Print the entries exactly; no image belongs in the copy.

─── Input records ───

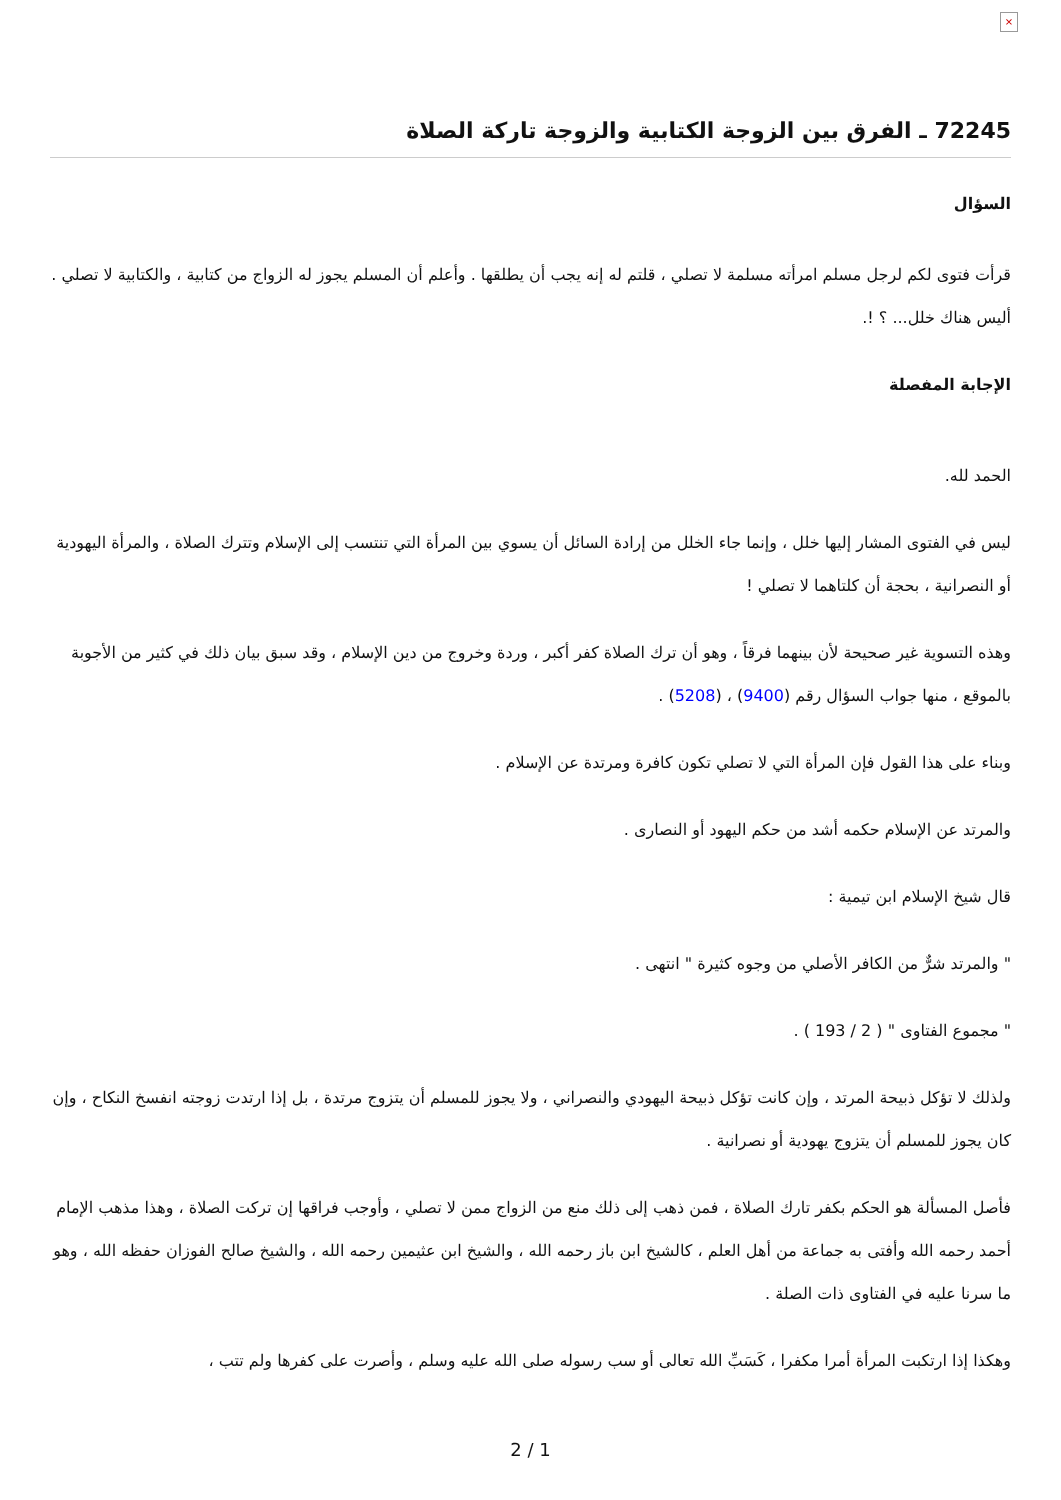×
72245 ـ الفرق بين الزوجة الكتابية والزوجة تاركة الصلاة
السؤال
قرأت فتوى لكم لرجل مسلم امرأته مسلمة لا تصلي ، قلتم له إنه يجب أن يطلقها . وأعلم أن المسلم يجوز له الزواج من كتابية ، والكتابية لا تصلي . أليس هناك خلل... ؟ !.
الإجابة المفصلة
الحمد لله.
ليس في الفتوى المشار إليها خلل ، وإنما جاء الخلل من إرادة السائل أن يسوي بين المرأة التي تنتسب إلى الإسلام وتترك الصلاة ، والمرأة اليهودية أو النصرانية ، بحجة أن كلتاهما لا تصلي !
وهذه التسوية غير صحيحة لأن بينهما فرقاً ، وهو أن ترك الصلاة كفر أكبر ، وردة وخروج من دين الإسلام ، وقد سبق بيان ذلك في كثير من الأجوبة بالموقع ، منها جواب السؤال رقم (9400) ، (5208) .
وبناء على هذا القول فإن المرأة التي لا تصلي تكون كافرة ومرتدة عن الإسلام .
والمرتد عن الإسلام حكمه أشد من حكم اليهود أو النصارى .
قال شيخ الإسلام ابن تيمية :
" والمرتد شرٌّ من الكافر الأصلي من وجوه كثيرة " انتهى .
" مجموع الفتاوى " ( 2 / 193 ) .
ولذلك لا تؤكل ذبيحة المرتد ، وإن كانت تؤكل ذبيحة اليهودي والنصراني ، ولا يجوز للمسلم أن يتزوج مرتدة ، بل إذا ارتدت زوجته انفسخ النكاح ، وإن كان يجوز للمسلم أن يتزوج يهودية أو نصرانية .
فأصل المسألة هو الحكم بكفر تارك الصلاة ، فمن ذهب إلى ذلك منع من الزواج ممن لا تصلي ، وأوجب فراقها إن تركت الصلاة ، وهذا مذهب الإمام أحمد رحمه الله وأفتى به جماعة من أهل العلم ، كالشيخ ابن باز رحمه الله ، والشيخ ابن عثيمين رحمه الله ، والشيخ صالح الفوزان حفظه الله ، وهو ما سرنا عليه في الفتاوى ذات الصلة .
وهكذا إذا ارتكبت المرأة أمرا مكفرا ، كَسَبِّ الله تعالى أو سب رسوله صلى الله عليه وسلم ، وأصرت على كفرها ولم تتب ،
2 / 1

───

* [Task answer]:
×
72245 ـ الفرق بين الزوجة الكتابية والزوجة تاركة الصلاة
السؤال
قرأت فتوى لكم لرجل مسلم امرأته مسلمة لا تصلي ، قلتم له إنه يجب أن يطلقها . وأعلم أن المسلم يجوز له الزواج من كتابية ، والكتابية لا تصلي . أليس هناك خلل... ؟ !.
الإجابة المفصلة
الحمد لله.
ليس في الفتوى المشار إليها خلل ، وإنما جاء الخلل من إرادة السائل أن يسوي بين المرأة التي تنتسب إلى الإسلام وتترك الصلاة ، والمرأة اليهودية أو النصرانية ، بحجة أن كلتاهما لا تصلي !
وهذه التسوية غير صحيحة لأن بينهما فرقاً ، وهو أن ترك الصلاة كفر أكبر ، وردة وخروج من دين الإسلام ، وقد سبق بيان ذلك في كثير من الأجوبة بالموقع ، منها جواب السؤال رقم (9400) ، (5208) .
وبناء على هذا القول فإن المرأة التي لا تصلي تكون كافرة ومرتدة عن الإسلام .
والمرتد عن الإسلام حكمه أشد من حكم اليهود أو النصارى .
قال شيخ الإسلام ابن تيمية :
" والمرتد شرٌّ من الكافر الأصلي من وجوه كثيرة " انتهى .
" مجموع الفتاوى " ( 2 / 193 ) .
ولذلك لا تؤكل ذبيحة المرتد ، وإن كانت تؤكل ذبيحة اليهودي والنصراني ، ولا يجوز للمسلم أن يتزوج مرتدة ، بل إذا ارتدت زوجته انفسخ النكاح ، وإن كان يجوز للمسلم أن يتزوج يهودية أو نصرانية .
فأصل المسألة هو الحكم بكفر تارك الصلاة ، فمن ذهب إلى ذلك منع من الزواج ممن لا تصلي ، وأوجب فراقها إن تركت الصلاة ، وهذا مذهب الإمام أحمد رحمه الله وأفتى به جماعة من أهل العلم ، كالشيخ ابن باز رحمه الله ، والشيخ ابن عثيمين رحمه الله ، والشيخ صالح الفوزان حفظه الله ، وهو ما سرنا عليه في الفتاوى ذات الصلة .
وهكذا إذا ارتكبت المرأة أمرا مكفرا ، كَسَبِّ الله تعالى أو سب رسوله صلى الله عليه وسلم ، وأصرت على كفرها ولم تتب ،
2 / 1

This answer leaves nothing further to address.